The threatening storm

This is fun, just the job for a rainy afternoon.  It’s a bit of a mash up, derived from the third and final painting in the watercolour class and  from a DVD I have by Jean Haines, “Watercolour Passion”.    Both tutors were using very wet paint,  Mike to create an atmosphere and Jean to loosen the mind and hand/arm in watercolour exercises which might, or might not be useful later.

The image for the course painting was of Milford Sound in New Zealand, with steep slopes and lowering clouds, a bright sea and a small steamer.  Mike was mixing his colours on the palette to achieve his vision, but Jean’s use of intense neat colour in the presence of copious amounts of water appealed to the colourist in me.

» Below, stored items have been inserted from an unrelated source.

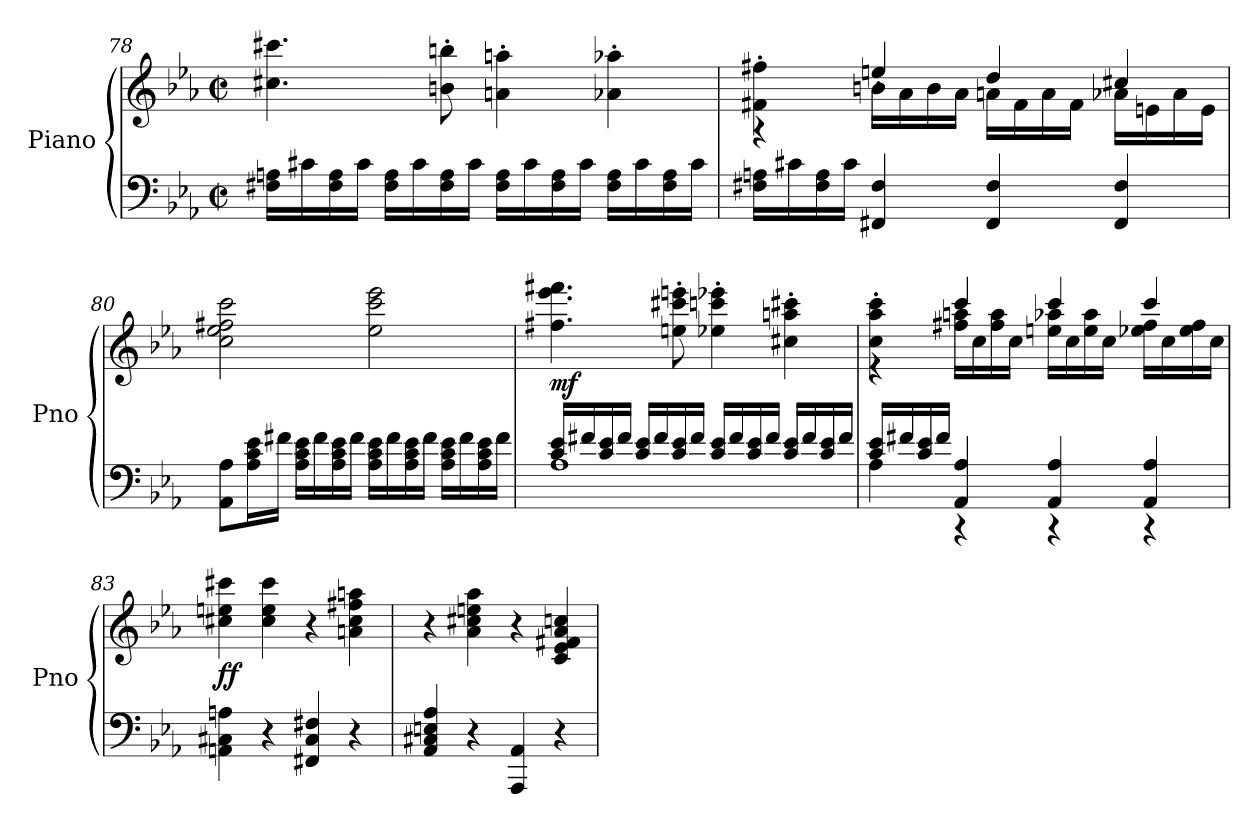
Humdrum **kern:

**kern	**kern	**dynam
*part1	*part1	*part1
*staff2	*staff1	*staff1/2
*I"Piano	*	*
*I'Pno	*	*
!!LO:PB:g=z
*clefF4	*clefG2	*
*k[b-e-a-]	*k[b-e-a-]	*
*M2/2	*M2/2	*
*met(c|)	*met(c|)	*
=78	=78	=78
16F#X\ 16An\LL	4.cc#X\ 4.ccc#X\	.
16c#X\	.	.
16F#\ 16A\	.	.
16c#\JJ	.	.
16F#\ 16A\LL	.	.
16c#\	.	.
16F#\ 16A\	8bn\' 8bbn\'	.
16c#\JJ	.	.
16F#\ 16A\LL	4an\' 4aan\'	.
16c#\	.	.
16F#\ 16A\	.	.
16c#\JJ	.	.
16F#\ 16A\LL	4a-X\' 4aa-X\'	.
16c#\	.	.
16F#\ 16A\	.	.
16c#\JJ	.	.
=79	=79	=79
*	*^	*
16F#X\ 16An\LL	4f#X\' 4ff#X\'	4r	.
16c#X\	.	.	.
16F#\ 16A\	.	.	.
16c#\JJ	.	.	.
4FF#X/ 4F#/	16bn\LL	4een'/	.
.	16a-\	.	.
.	16b\	.	.
.	16a-\JJ	.	.
4FF#/ 4F#/	16an\LL	4dd'/	.
.	16f#\	.	.
.	16a\	.	.
.	16f#\JJ	.	.
4FF#/ 4F#/	16a-X\LL	4cc#X'/	.
.	16en\	.	.
.	16a-\	.	.
.	16e\JJ	.	.
*	*v	*v	*
!!LO:PB:g=z
=80	=80	=80
8AA-\ 8A-\L	2cc\ 2ee-\ 2ff#X\ 2ccc\	.
16A-\ 16c\ 16e-\L	.	.
16f#X\JJ	.	.
16A-\ 16c\ 16e-\LL	.	.
16f#\	.	.
16A-\ 16c\ 16e-\	.	.
16f#\JJ	.	.
16A-\ 16c\ 16e-\LL	2ee-\ 2ccc\ 2eee-\	.
16f#\	.	.
16A-\ 16c\ 16e-\	.	.
16f#\JJ	.	.
16A-\ 16c\ 16e-\LL	.	.
16f#\	.	.
16A-\ 16c\ 16e-\	.	.
16f#\JJ	.	.
=81	=81	=81
*^	*	*
!	!	!	!LO:DY:b
16c/ 16e-/LL	1A-	4.ff#X\ 4.eee-\ 4.fff#X\	mf
16f#X/	.	.	.
16c/ 16e-/	.	.	.
16f#/JJ	.	.	.
16c/ 16e-/LL	.	.	.
16f#/	.	.	.
16c/ 16e-/	.	8een\' 8ccc#X\' 8eeen\'	.
16f#/JJ	.	.	.
16c/ 16e-/LL	.	4ee-X\' 4cccn\' 4eee-X\'	.
16f#/	.	.	.
16c/ 16e-/	.	.	.
16f#/JJ	.	.	.
16c/ 16e-/LL	.	4cc#X\' 4aan\' 4ccc#X\'	.
16f#/	.	.	.
16c/ 16e-/	.	.	.
16f#/JJ	.	.	.
!!LO:LB:g=z
=82	=82	=82	=82
*	*	*^	*
16c/ 16e-/LL	4A-\	4cc\' 4aa-\' 4ccc\'	4r	.
16f#X/	.	.	.	.
16c/ 16e-/	.	.	.	.
16f#/JJ	.	.	.	.
4AA-/ 4A-/	4r	16ff#X\ 16aan\LL	4ccc/	.
.	.	16cc\	.	.
.	.	16ff#\ 16aa\	.	.
.	.	16cc\JJ	.	.
4AA-/ 4A-/	4r	16een\ 16aa-X\LL	4ccc/	.
.	.	16cc\	.	.
.	.	16ee\ 16aa-\	.	.
.	.	16cc\JJ	.	.
4AA-/ 4A-/	4r	16ee-X\ 16ff#\LL	4ccc/	.
.	.	16cc\	.	.
.	.	16ee-\ 16ff#\	.	.
.	.	16cc\JJ	.	.
*v	*v	*	*	*
*	*v	*v	*
=83	=83	=83
!	!	!LO:DY:b
4AAn\ 4C#X\ 4An\	4cc#X\ 4een\ 4ccc#X\	ff
4r	4cc#\ 4ee\ 4ccc#\	.
4FF#X/ 4C#/ 4F#X/	4r	.
4r	4an\ 4cc#\ 4ff#X\ 4aan\	.
=84	=84	=84
4AA-/ 4C#X/ 4En/ 4A-/	4r	.
4r	4a-\ 4cc#X\ 4een\ 4aa-\	.
4AAA-/ 4AA-/	4r	.
4r	4c/ 4e-/ 4f#X/ 4a-/ 4ccn/	.
=	=	=
*-	*-	*-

I set the board at an acute angle about 45 degrees, and the paper at an angle on the board, as you can see.  The intention is to encourage the paint to run diagonally down the paper.  Using my squirrel mop, I started in the top corner using neat Indigo,just a few strokes fanning out.  Then I loaded the cleaned brush with  clean water stroking some at the edge of my paint strokes and some in the dark wet Indigo so that it ran in varying strengths but always diagonally.   I had a picture to paint (!) so I stopped  the careering paint with a stroke of clean water in the opposite direction defending the dry paper behind it which  later had pale colour added.   About half way down the paper I needed to make room the sea,  so I laid a piece of clean cloth across the paper and mopped up the excess water.   I laid damp brush strokes of clean water across the sea horizontally, letting the mountains bleed a bit.  I did enjoy that!

Let it dry thoroughly.

I used Manganese blue for the water, turning the paper to an upright position and using it quite intensely near the mountains, adding water as  I  approached the bottom of the paper.  At this board angle you don’t get cauliflowers!  Some dry brush strokes added craggy detail to the mountains.  Again let it dry thoroughly.   Finally I put in the steamer to give scale to the mountains and give humanity to the painting.  Though it’s not a masterpiece, it was exhilarating.  I think I prefer stage one to the finished result.